[Start of Attachment]

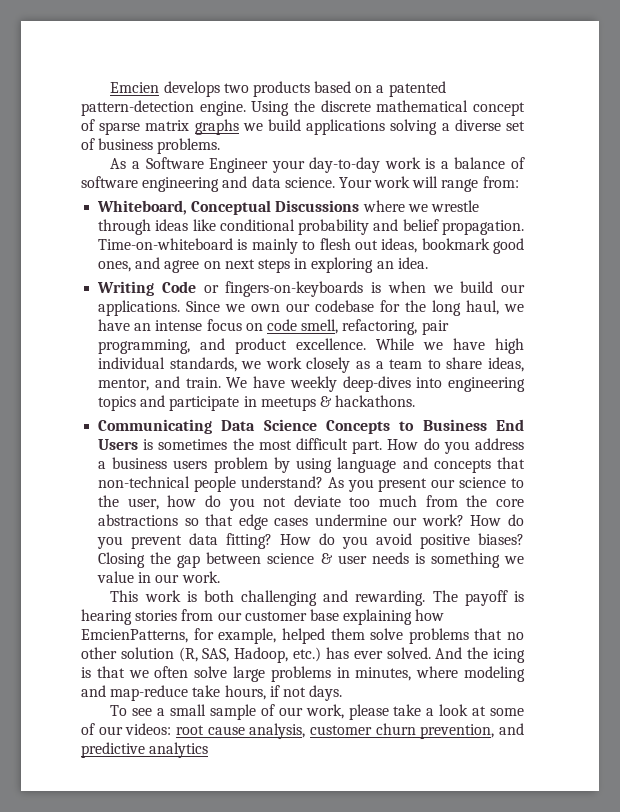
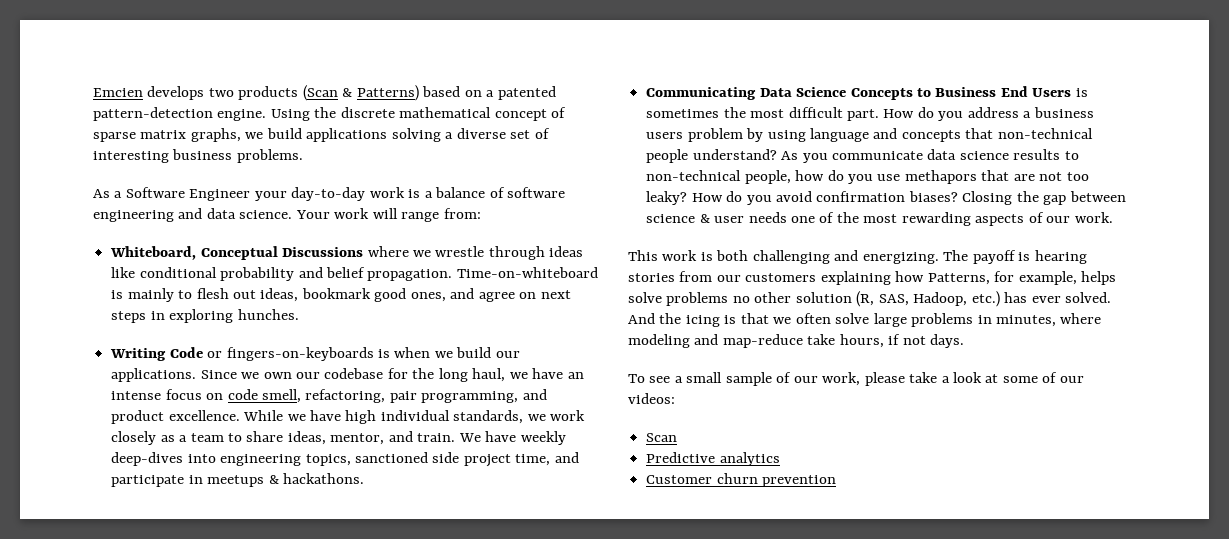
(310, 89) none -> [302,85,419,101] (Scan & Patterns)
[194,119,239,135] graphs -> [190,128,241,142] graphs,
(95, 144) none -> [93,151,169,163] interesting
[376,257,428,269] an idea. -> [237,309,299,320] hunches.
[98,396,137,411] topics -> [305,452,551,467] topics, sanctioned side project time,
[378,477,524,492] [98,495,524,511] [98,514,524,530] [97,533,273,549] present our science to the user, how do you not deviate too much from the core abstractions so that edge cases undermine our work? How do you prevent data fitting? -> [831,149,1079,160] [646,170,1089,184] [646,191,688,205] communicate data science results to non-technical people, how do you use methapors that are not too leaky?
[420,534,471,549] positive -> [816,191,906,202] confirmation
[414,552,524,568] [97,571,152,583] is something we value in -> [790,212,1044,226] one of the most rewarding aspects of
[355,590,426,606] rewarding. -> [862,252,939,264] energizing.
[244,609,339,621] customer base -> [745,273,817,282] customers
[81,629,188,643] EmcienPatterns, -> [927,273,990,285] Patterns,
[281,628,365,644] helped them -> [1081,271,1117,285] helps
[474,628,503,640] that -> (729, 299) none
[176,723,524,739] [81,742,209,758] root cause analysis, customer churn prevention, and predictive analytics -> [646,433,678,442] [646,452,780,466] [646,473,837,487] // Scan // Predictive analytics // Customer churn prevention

[End of Attachment]
[Start of Attachment]

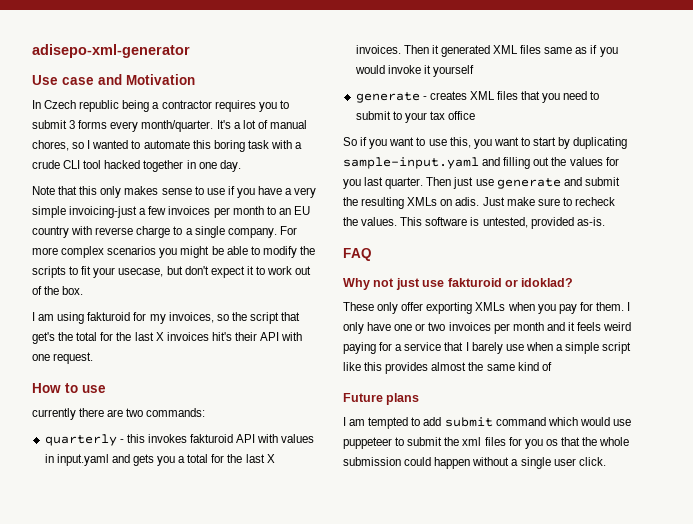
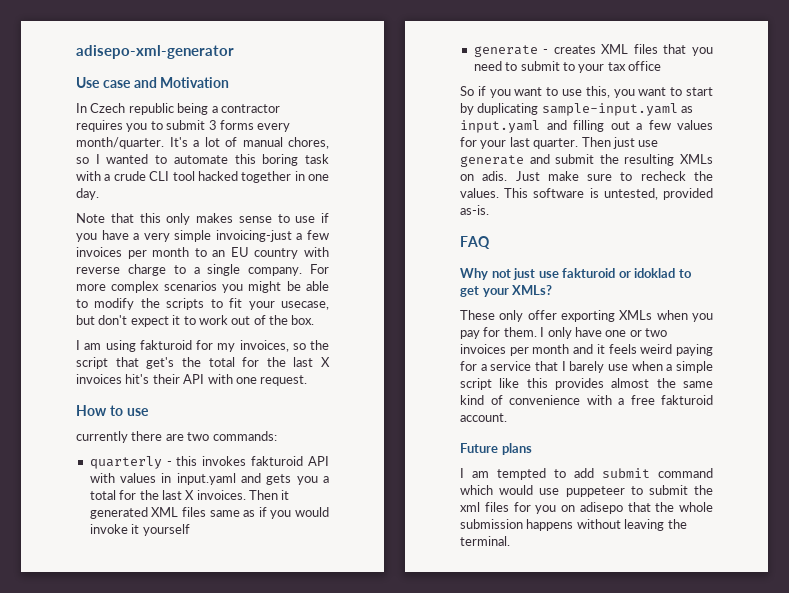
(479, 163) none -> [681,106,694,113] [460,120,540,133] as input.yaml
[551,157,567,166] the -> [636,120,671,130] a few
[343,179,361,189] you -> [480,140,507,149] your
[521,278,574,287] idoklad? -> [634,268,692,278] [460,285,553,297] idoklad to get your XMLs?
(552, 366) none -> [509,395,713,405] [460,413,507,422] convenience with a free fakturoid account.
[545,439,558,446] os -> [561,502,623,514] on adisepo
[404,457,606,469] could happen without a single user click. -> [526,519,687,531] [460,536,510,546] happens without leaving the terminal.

[End of Attachment]

_EXERCISE_: Would you output, from the records above, exactly the run of lines that starts at the line containing "[355,590,426,606] rewarding. ->" and ends at the line containing "[176,723,524,739] [81,742,209,758] root", and only that run?

_RESULT OF THE EXERCISE_:
[355,590,426,606] rewarding. -> [862,252,939,264] energizing.
[244,609,339,621] customer base -> [745,273,817,282] customers
[81,629,188,643] EmcienPatterns, -> [927,273,990,285] Patterns,
[281,628,365,644] helped them -> [1081,271,1117,285] helps
[474,628,503,640] that -> (729, 299) none
[176,723,524,739] [81,742,209,758] root cause analysis, customer churn prevention, and predictive analytics -> [646,433,678,442] [646,452,780,466] [646,473,837,487] // Scan // Predictive analytics // Customer churn prevention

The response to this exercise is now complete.